Analytics Reporting Best Practices


After 7-8 years of management consulting, there are several things that are common among clients.  Most clients have internal political issues.  For instance different teams have different compensation incentives (market share vs gross margin) which leads to internal feuds and disfunction.  Others are in an industry that used to be growing quickly but has slowed or a new powerful competitor has entered (think any retailer competing with Amazon).  However, one problem that seems to be universal is an inability to master, or even achieve in some cases, basic internal reporting.

The conversations often go like this : how many man hours did you spend doing X last quarter?  How much money did you make from this product last month?  Frequently the answer is an explanation about how so and so is working on that and it will be ready in 3, 6, 12, etc months.  This is the less bad version.  At least there is an understanding that things are broken and need work.

The really bad ones are when there is internal reporting and end users don’t trust it or don’t like the output.  In these situations, the company is actually allocating resources to the effort but they are either ineffective or being used by savvy internal politicians to undermine firmwide efforts and feather their own bed.  At one client, a law firm, there were various firmwide initiatives to introduce automation to their business.  Many of the attorneys were concerned about how this would affect their fiefdom and would spend their time picking apart the internal reporting so that they could postpone any deadlines that affected their business area.  This meant that internal meetings were spent questioning the veracity of the reports instead of planning how to take appropriate action.

Sadly, depending on the situation, this is usually not a problem that can be fixed by external consultants.  The conflict of interest is a very strong weapon for the internal questioners, that is frankly not unjustified.  If we’re selling automation work to a company and we’re also responsible for measuring whether it’s working or providing value, that is a bad situation.  I certainly would not want to invest in a company like that.

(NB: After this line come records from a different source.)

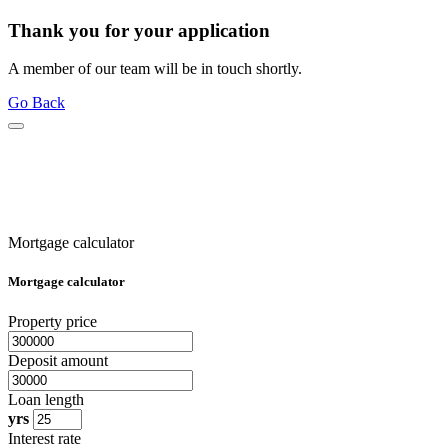
Thank you for your application
A member of our team will be in touch shortly.
Go Back
Mortgage calculator
Mortgage calculator
Property price
Deposit amount
Loan length
yrs
Interest rate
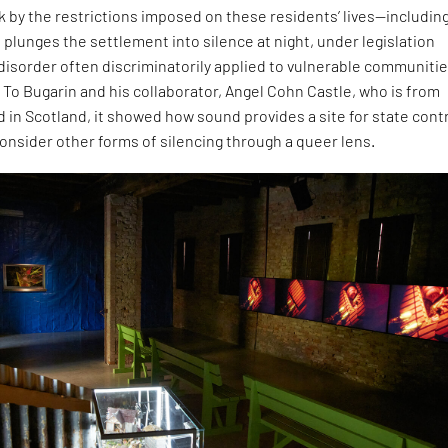
ck by the restrictions imposed on these residents’ lives—including
 plunges the settlement into silence at night, under legislation
 disorder often discriminatorily applied to vulnerable communitie
 To Bugarin and his collaborator, Angel Cohn Castle, who is from
 in Scotland, it showed how sound provides a site for state contr
onsider other forms of silencing through a queer lens.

The best solution would be to define how success is measured before any project is under way and make sure that the decided metrics are available and trustworthy to the satisfaction of all stakeholders.  This saves many wasted hours in the middle of an active project, bickering over performance and how to measure it.  A secondary solution, would be to hire or allocate an internal resource to focus on fixing the reporting issue so that a person with ties and incentives aligned with the company’s success is at the helm.